**DOCUMENT TEXT:**
..........
# [Video] Ouch ....... Apache meets with snow....



## Crusader74 (Mar 21, 2012)

I reckon with this video evidence, the pilot will not be flying after his court martial....


----------



## x SF med (Mar 21, 2012)

I wonder how long it's going to take to pay off THAT Statement of Charges? 
Think that'll be more than Field Grade UCMJ action?


----------



## fox1371 (Mar 21, 2012)

Oh shit!


----------



## AWP (Mar 21, 2012)

On the bright side, two aviation warrant slots just opened up...and probably their CO's slot is/ will be vacant as well.


----------



## Chopstick (Mar 21, 2012)

Pfffft..lighten up.  Im sure he meant to do that.


----------



## 104TN (Mar 21, 2012)

My problem with the pilot isn't his flying - it's that he didn't pull it off.


----------



## DA SWO (Mar 21, 2012)

Guess he forgot that altitude affects lift thing, then he probably lost his tail rotor when he hit the snow. 
Glad no one died, but I would love to hear the tape of the call from the COB back to higher.


----------



## x SF med (Mar 22, 2012)

SOWT said:


> Guess he forgot that altitude affects lift thing, then he probably lost his tail rotor when he hit the snow.
..........
Lens distortion parameter data
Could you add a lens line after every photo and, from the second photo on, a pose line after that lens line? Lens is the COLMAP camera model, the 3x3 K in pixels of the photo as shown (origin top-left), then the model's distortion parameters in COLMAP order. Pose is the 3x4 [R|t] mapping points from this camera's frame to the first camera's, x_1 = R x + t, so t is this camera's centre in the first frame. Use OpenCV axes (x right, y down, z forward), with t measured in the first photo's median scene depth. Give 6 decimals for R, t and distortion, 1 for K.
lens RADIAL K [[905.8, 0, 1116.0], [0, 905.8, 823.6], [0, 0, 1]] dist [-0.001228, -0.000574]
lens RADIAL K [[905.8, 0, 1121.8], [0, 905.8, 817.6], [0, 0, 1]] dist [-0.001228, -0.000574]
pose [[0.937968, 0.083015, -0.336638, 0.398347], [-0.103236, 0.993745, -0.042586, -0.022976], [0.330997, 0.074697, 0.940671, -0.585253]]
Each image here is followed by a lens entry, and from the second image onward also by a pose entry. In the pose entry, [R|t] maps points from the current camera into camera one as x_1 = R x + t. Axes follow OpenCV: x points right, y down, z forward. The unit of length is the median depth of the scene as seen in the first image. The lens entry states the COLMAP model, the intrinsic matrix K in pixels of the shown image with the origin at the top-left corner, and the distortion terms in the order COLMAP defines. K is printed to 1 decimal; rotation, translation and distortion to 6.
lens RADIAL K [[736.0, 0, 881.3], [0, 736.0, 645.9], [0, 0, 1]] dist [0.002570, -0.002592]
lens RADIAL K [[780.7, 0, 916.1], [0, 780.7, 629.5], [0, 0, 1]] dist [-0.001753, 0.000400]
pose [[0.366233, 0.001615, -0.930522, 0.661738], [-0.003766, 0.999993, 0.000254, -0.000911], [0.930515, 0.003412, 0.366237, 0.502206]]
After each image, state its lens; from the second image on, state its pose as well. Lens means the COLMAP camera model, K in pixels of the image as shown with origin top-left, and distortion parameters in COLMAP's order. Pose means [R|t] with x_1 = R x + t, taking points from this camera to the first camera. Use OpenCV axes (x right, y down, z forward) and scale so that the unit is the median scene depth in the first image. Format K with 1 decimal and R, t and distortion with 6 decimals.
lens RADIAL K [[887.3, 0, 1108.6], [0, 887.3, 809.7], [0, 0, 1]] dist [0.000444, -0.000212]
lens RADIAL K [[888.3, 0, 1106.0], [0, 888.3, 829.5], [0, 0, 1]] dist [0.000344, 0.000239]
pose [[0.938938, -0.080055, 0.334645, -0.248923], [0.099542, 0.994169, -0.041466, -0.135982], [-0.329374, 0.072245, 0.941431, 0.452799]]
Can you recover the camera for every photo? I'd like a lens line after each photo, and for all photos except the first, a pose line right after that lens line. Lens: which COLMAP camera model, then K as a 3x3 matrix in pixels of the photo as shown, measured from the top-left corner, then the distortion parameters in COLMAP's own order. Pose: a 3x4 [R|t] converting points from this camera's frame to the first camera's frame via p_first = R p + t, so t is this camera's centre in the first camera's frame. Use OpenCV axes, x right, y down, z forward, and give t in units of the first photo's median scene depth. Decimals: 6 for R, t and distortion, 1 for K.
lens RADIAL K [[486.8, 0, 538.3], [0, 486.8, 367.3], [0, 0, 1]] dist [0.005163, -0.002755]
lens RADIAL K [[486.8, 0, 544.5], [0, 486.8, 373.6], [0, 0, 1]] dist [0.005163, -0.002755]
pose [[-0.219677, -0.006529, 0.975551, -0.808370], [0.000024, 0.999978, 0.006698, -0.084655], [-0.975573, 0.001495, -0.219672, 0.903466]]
..........
**YOUR INSTRUCTIONS:**
Continue the Apache forum thread from its last line. The data have no connection to the Apache forum thread.

**ANSWER TO THE PROBLEM:**
> Glad no one died, but I would love to hear the tape of the call from the COB back to higher.


 
"Ummm...  can I speak to the COL?  This is CW2 Shite.   Uh, Sir, we have a little issue up at the FOB...  one of the birds is down...."


----------



## policemedic (Mar 22, 2012)

Thank God for snow.

Can you imagine his next flying job interview?

"So, why did you leave your last job?"


----------



## mike_cos (Mar 22, 2012)

policemedic said:


> "So, why did you leave your last job?"


"..the business was not taking off..."


----------



## RAGE275 (Mar 22, 2012)

Is that real!?


----------



## Scotth (Mar 22, 2012)

policemedic said:


> Thank God for snow.
> 
> Can you imagine his next flying job interview?
> 
> "So, why did you leave your last job?"


 
His next paid flying job will probably be as a bush pilot.

The second question of his interview will be, "have you ever flown in snow?"

"Yes sir I have flown into the snow before."


----------



## Andraste (Mar 22, 2012)

It looked like he belly flopped right on those people on the ground!
And nobody died?


----------



## Kraut783 (Mar 25, 2012)

That was an awsome display of flying skill.....till 00:25.....dumb ass.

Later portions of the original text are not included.